Sunday, August 23, 2020

plot (Index plot)

This is a two dimensional plot where the index (such as time) is the x variable, and the measured value is the y variable. Use an index plot when you want to plot ordered data against an increasing scale. Kern assumes that the increasing scale will be time.

You can use the generic plot function to create a index plot (the RcmdrMisc.indexplot is also available). The plot function offers 9 ways to display the data, from points to steps.

R Example

This example shows the changes in the depth of Lake Huron from 1875 to 1972, using a single line ("l") display.

plot(LakeHuron, type = "l")

graph of Lake Huron depths

Reference

Thursday, August 20, 2020

hist

Create a histogram. The hist function is in the base R package. With hist, the only param you need (out of about 20) is a data frame.

There are other histogram functions available from other packages (lattice.histogram, for example). Regardless of which you choose, the advantages and disadvantages are the same.

Use a histogram when you want to view the frequency of occurrence of something across a set of sequential bins. Another way of saying it is a histogram shows a distribution of a variable. Silt depth from shore to 3', from 3' to 6', 6' to 9', and so on. It is distinguished from a bar graph, which is used to compare one or more variables.

Histogram Weakness

You must take care determining the bin size for your histogram. A bin size that is less than optimal can provide a misleading depiction. With hist, experiment with the breaks parameter to adjust the graph for the best information display for your purposes.

R Example

This example shows precipitation for each of 70 U.S. + Puerto Rico cites.

hist(precip, breaks = 25)
histogram of precip in US cities

The breaks parameter directs histogram is to have 25 bins (note that if you count the bins, you don't get 25 -- I'm thinking that R adjusts it +/- from the value of breaks for a better result). Anyway, 4 cities had rainfall between 0-5 inches, and one city had rainfall over 65 inches.

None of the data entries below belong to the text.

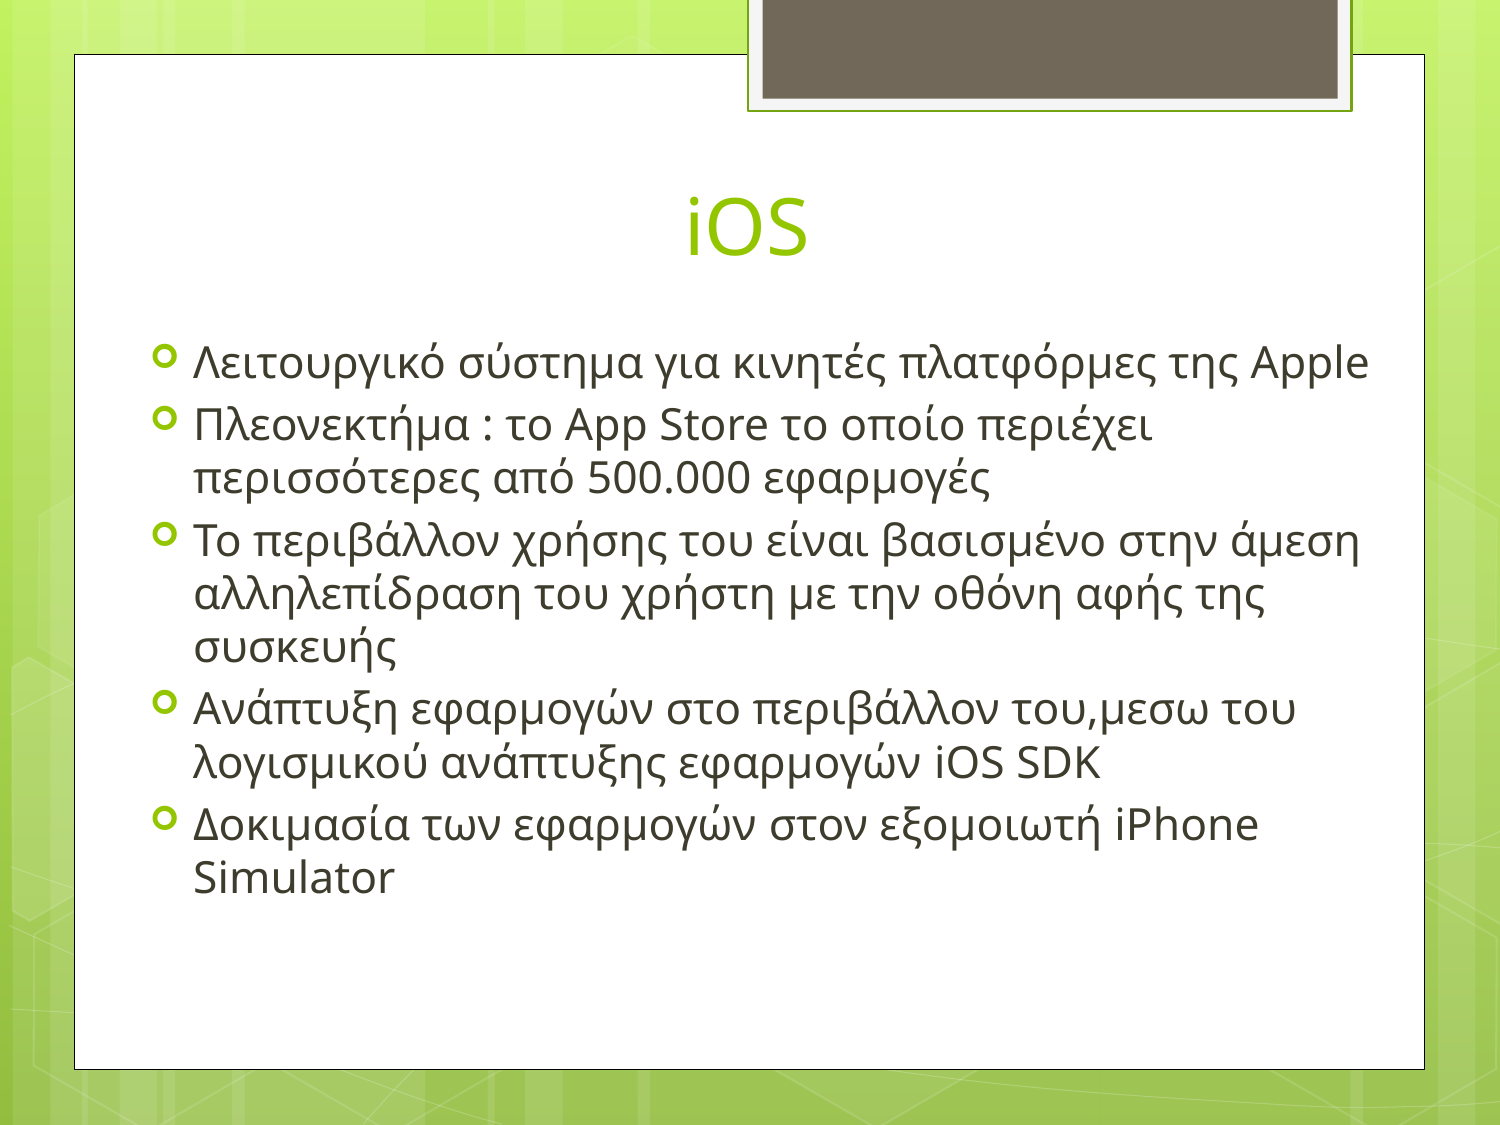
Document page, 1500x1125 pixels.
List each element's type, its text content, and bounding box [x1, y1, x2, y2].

list Λειτουργικό σύστημα για κινητές πλατφόρμες της Apple Πλεονεκτήμα : το App Store το οποίο περιέχει περισσότερες από 500.000 εφαρμογές Το περιβάλλον χρήσης του είναι βασισμένο στην άμεση αλληλεπίδραση του χρήστη με την οθόνη αφής της συσκευής Ανάπτυξη εφαρμογών στο περιβάλλον του,μεσω του λογισμικού ανάπτυξης εφαρμογών iOS SDK Δοκιμασία των εφαρμογών στον εξομοιωτή iPhone Simulator [123, 326, 1388, 957]
title iOS [171, 168, 1324, 279]
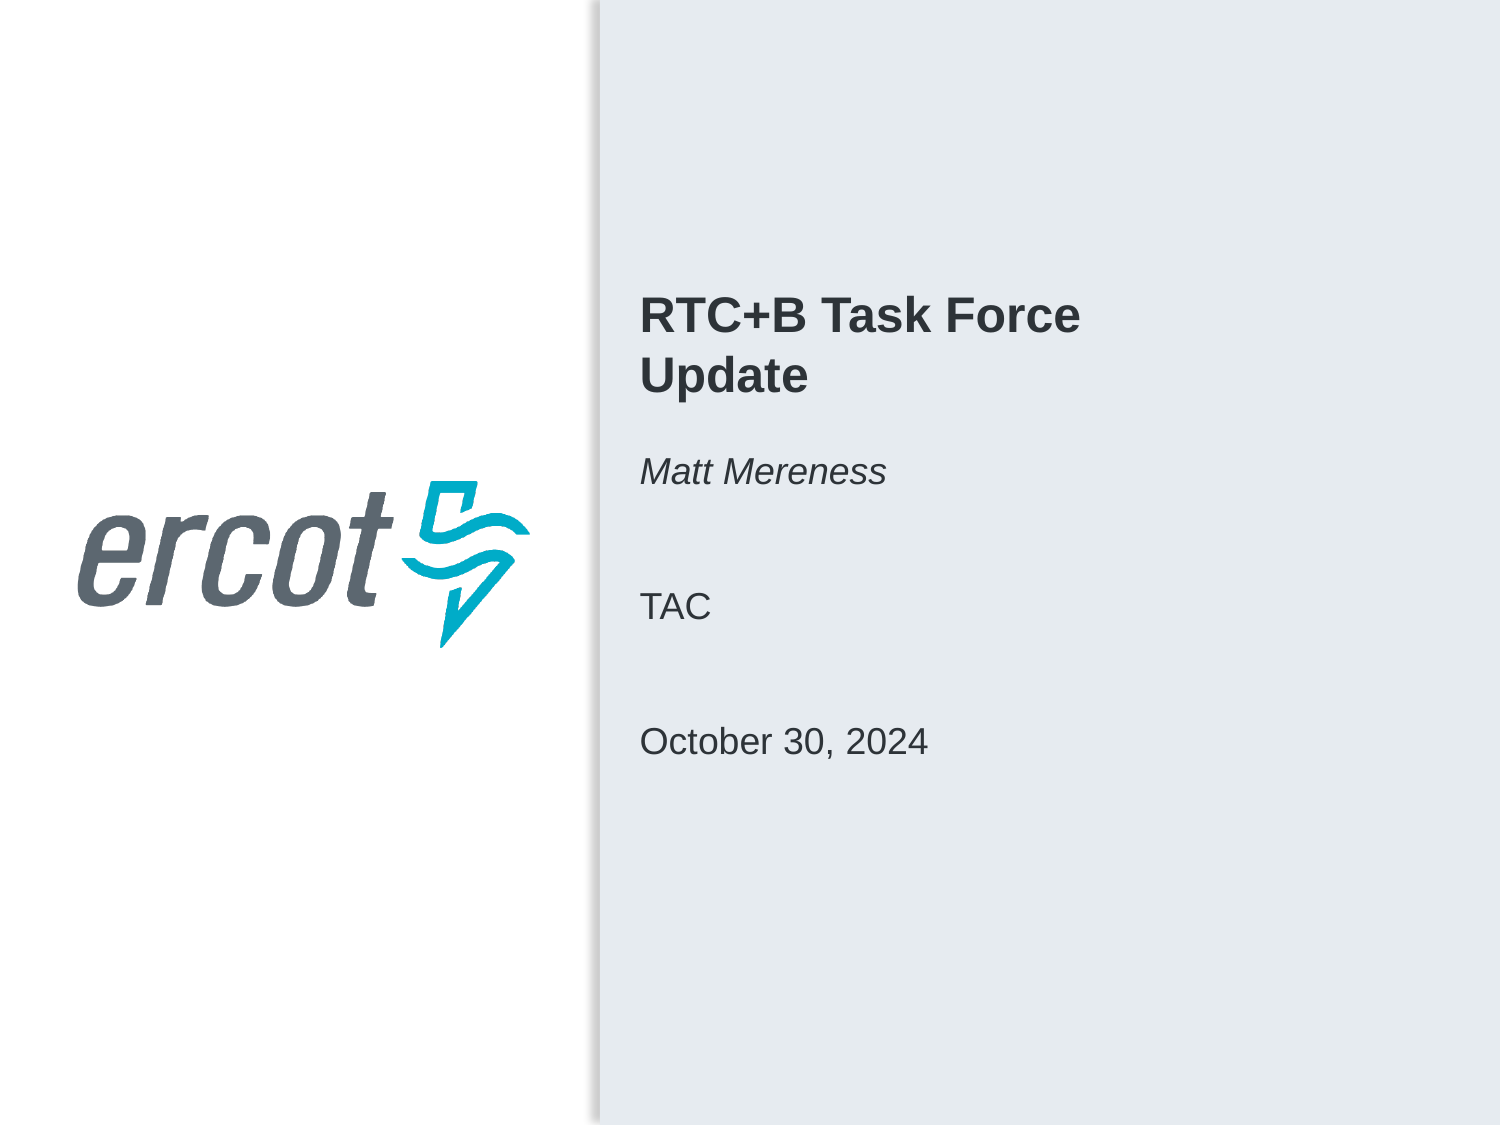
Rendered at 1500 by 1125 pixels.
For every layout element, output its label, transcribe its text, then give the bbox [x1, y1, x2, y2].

picture [68, 471, 538, 654]
text_box RTC+B Task Force Update Matt Mereness TAC October 30, 2024 [624, 274, 1438, 815]
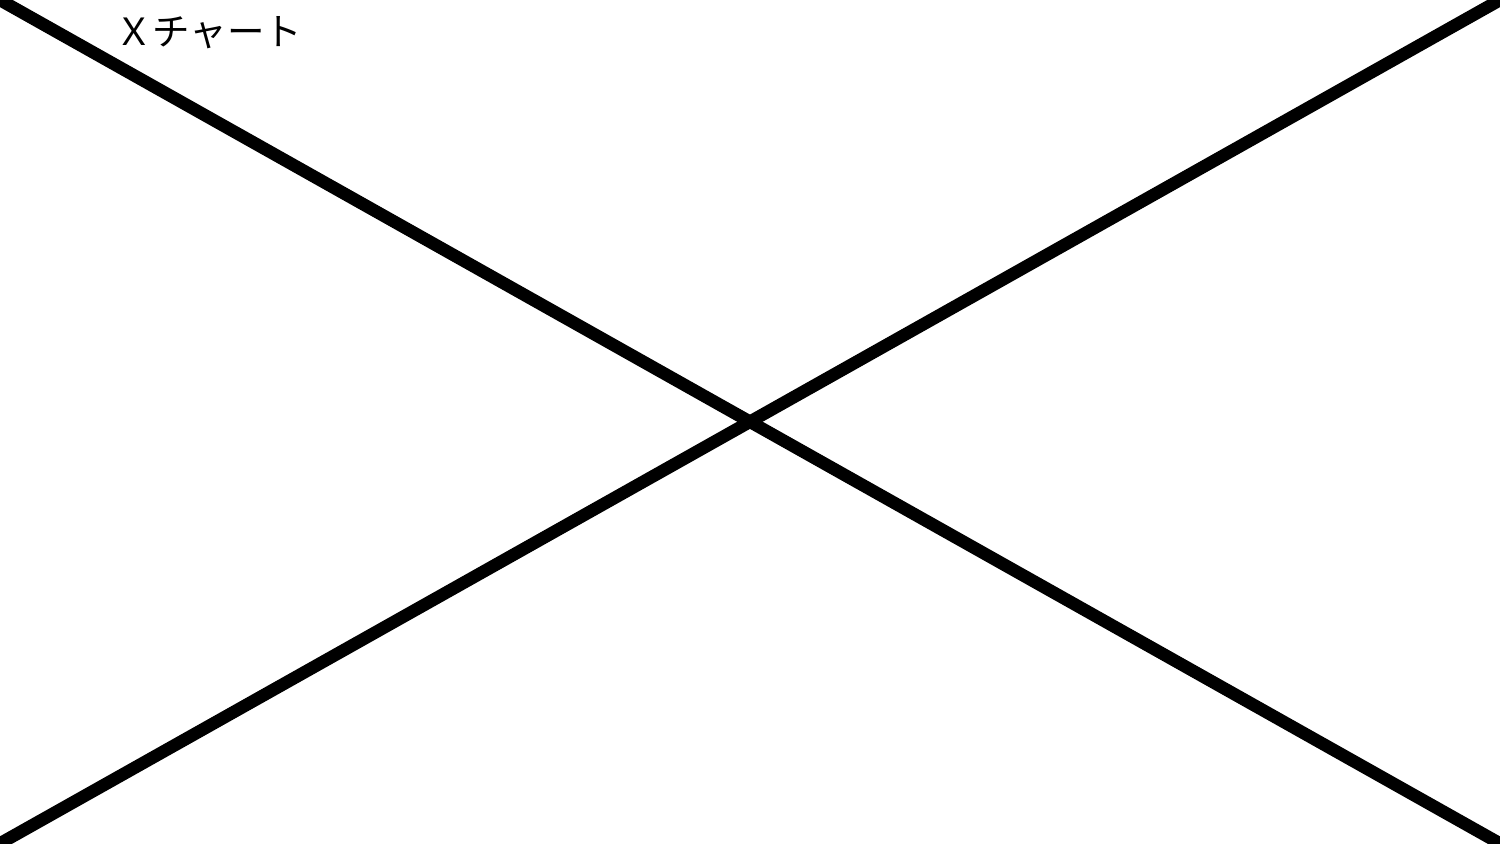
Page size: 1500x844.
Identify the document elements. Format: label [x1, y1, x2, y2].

text_box [0, 0, 1500, 844]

You can have hist show frequency or relative probability. It just changes the left hand scale.

Monday, August 17, 2020

stripchart (dot plot)

Also known as strip chart and strip plot. Call this function in the form:

stripchart(quantity ~ category, method = "stack", data = "data.frame")

stripchart produces a one-dimensional scatter plot on discrete, continuous, and univariate data. Data points are plotted above a single numeric scale. You can create dot plots by hand. Use them when the data set is small, and you want to identify outliers and clusters of values.

While the only required parameter for stripchart is the data frame, optional parameters let you set horizonal or vertical orientation, group data in categories, and add "jitter", to help keep values from superimposing.

R Example

This example plots the values from the standand rivers dataset, the lengths of 141 major rivers in North America.